Chief Statistician T C A Anant said it was indicative of growth returning to normal levels. Analysts says that it is an indication that firms are starting to recover after being hit earlier this year by uncertainty tied to the rollout of the GST and last year's notes ban. The GDP growth in the second quarter of 2017-18 compares to 5.7 per cent in April-June, the lowest growth rate since the Narendra Modi government took office, and 7.5 per cent in the September quarter of the previous fiscal, showed government data released on Thursday. "The growth in the "agriculture, forestry and fishing", "mining and quarrying", "construction" "financial, insurance, real estate and professional services" and 'Public administration, defence & other services" is estimated to be 1.7 percent, 5.5 percent, 2.6 per cent, 5.7 percent and 6.0 percent respectively, during this period", a press release by the government said.

In the services sector while trade, transport did well, the government finances grew rather slowly because of a muted deposit and loan growth in the banks.

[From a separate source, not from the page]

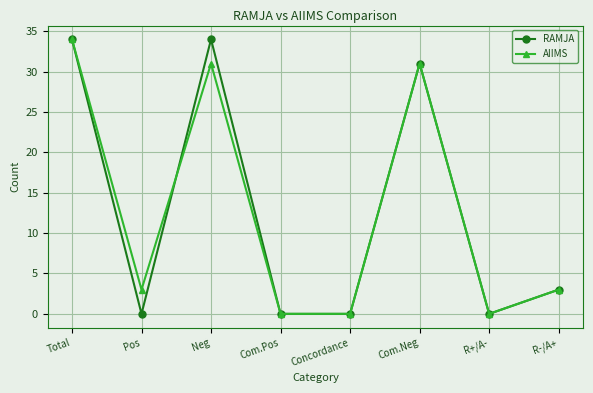

How many data points in RAMJA are less than 3?

4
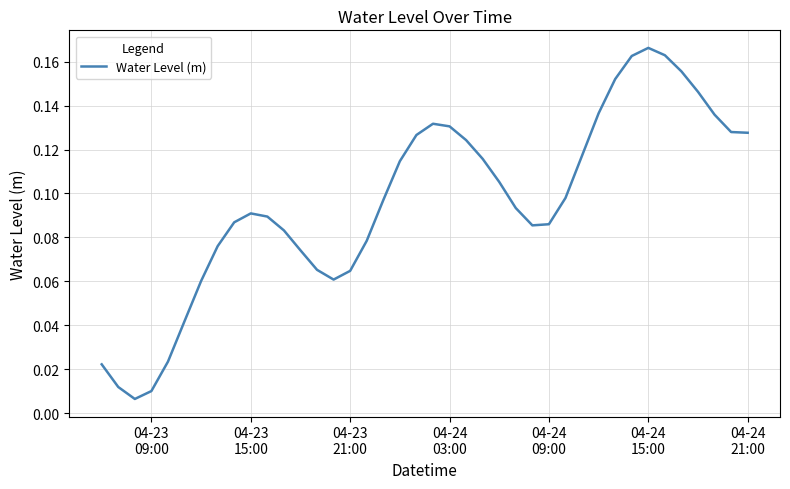

What is the sum of all values?

3.8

Reversing a five-quarter slide in GDP growth, Indian economy bounced back from a three-year low to expand by 6.3 per cent in July-September as manufacturing revved up and businesses adjusted to the new GST tax regime. "It's possible that anticipating the need for the festive season, most of the production went into the sale and inventory restocking may happen later...inventory accumulation effect may persist in the third quarter as well", he explained.